**Task instructions**
Copy each line of the entries below that contains the string "rate".

**Stored records**
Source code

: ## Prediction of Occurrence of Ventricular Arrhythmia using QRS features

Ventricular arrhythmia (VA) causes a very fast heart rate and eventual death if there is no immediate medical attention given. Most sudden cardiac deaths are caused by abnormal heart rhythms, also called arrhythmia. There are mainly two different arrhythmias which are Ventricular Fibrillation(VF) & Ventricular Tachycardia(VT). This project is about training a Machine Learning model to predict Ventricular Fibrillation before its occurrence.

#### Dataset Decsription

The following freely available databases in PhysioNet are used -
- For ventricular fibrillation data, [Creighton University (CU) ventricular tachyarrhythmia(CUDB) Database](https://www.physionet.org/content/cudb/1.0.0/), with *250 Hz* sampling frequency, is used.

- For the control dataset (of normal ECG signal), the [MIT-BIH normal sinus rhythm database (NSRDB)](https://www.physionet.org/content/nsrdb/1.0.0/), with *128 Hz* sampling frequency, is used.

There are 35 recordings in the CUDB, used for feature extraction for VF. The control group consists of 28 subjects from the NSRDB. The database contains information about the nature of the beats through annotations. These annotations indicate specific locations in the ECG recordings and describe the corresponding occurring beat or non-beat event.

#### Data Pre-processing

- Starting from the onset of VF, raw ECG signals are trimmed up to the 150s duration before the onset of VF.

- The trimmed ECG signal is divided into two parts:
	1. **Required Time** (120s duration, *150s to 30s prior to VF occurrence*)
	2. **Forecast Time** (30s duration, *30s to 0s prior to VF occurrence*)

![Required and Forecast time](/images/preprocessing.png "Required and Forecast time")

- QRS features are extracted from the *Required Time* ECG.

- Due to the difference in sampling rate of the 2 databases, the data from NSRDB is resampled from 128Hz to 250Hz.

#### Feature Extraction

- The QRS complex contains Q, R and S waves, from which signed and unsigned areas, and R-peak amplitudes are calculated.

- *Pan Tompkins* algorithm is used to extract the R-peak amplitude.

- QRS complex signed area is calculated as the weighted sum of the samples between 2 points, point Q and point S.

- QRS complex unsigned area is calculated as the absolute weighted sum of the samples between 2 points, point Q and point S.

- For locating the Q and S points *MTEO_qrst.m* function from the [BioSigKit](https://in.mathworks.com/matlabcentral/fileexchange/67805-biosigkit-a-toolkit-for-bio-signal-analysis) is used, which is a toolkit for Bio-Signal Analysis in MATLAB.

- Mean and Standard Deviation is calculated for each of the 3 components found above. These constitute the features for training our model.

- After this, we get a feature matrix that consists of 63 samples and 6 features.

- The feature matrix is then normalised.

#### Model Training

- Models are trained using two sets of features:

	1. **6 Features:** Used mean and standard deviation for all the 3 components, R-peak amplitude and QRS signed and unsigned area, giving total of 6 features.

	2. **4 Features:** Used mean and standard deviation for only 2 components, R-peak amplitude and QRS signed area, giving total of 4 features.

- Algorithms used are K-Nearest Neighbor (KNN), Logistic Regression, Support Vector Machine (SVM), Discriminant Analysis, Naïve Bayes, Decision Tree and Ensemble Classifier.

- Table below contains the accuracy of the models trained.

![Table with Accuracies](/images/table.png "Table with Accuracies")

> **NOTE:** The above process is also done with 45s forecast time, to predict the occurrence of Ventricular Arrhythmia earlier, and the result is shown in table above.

**Output of the task**
Ventricular arrhythmia (VA) causes a very fast heart rate and eventual death if there is no immediate medical attention given. Most sudden cardiac deaths are caused by abnormal heart rhythms, also called arrhythmia. There are mainly two different arrhythmias which are Ventricular Fibrillation(VF) & Ventricular Tachycardia(VT). This project is about training a Machine Learning model to predict Ventricular Fibrillation before its occurrence.
- Due to the difference in sampling rate of the 2 databases, the data from NSRDB is resampled from 128Hz to 250Hz.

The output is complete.